Search This Blog

Tuesday, August 18, 2020

Pinterest and Vaccines

In The Politics of Autism, I analyze the discredited notion that vaccines cause autism. This bogus idea can hurt people by allowing diseases to spread  And among those diseases could be COVID-19.

Influenza epidemics happen yearly, and the World Health Organization estimates that the virus is connected to between 290,000 and 650,000 annual deaths. The most effective way to prevent seasonal influenza is vaccination. The prevalence of vaccine misinformation on social media is increasing, but the visual platform Pinterest is understudied in this area. The current study is the first to explore the content and nature of influenza information that is shared on Pinterest. Using a quantitative content analysis, Pinterest messages were theoretically analyzed for Health Belief Model variables as well as for message source, engagement, and position on vaccination.
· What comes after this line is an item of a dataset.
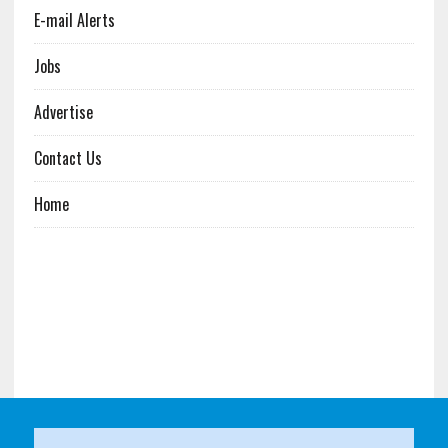
E-mail Alerts
Jobs
Advertise
Contact Us
Home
Findings showed concerning trends but also promising opportunities for health organizations and professionals.
From the article:
 While many recent vaccine-focused social media studies have produced an alarming picture of a clear majority of anti-vaccine posts on several platforms [13], [15], this study suggests posts that surface when searching for the vlu vaccine on Pinterest were more balanced between provides a more balanced picture posts supporting and posts critiquing the flu vaccine, at least before Pinterest’s policy changes from 2019. Similarly, perceived benefits of the flu vaccines and perceived barriers to the vaccine were each present in approximately-one quarter of the total sample. Finally, posts originating with Pinterest influencers – which may be more likely to be spread on the platform – were more likely to be pro-flu vaccine.
However, the news is not entirely good. In general, pins associated with higher engagement appeared to be primarily associated with anti-vaccine variables and constructs: for example, pins that refer to deadly consequences of the flu vaccine, other adverse reactions to the flu vaccine, mistrust of flu vaccine safety, alternative ways of protecting oneself from the flu, and several types of fear provoking visuals (e.g., a syringe needle, threat signs such as a skull and crossbones, or a scared facial expression) all elicit significantly higher engagement than pins that do not refer to these concepts.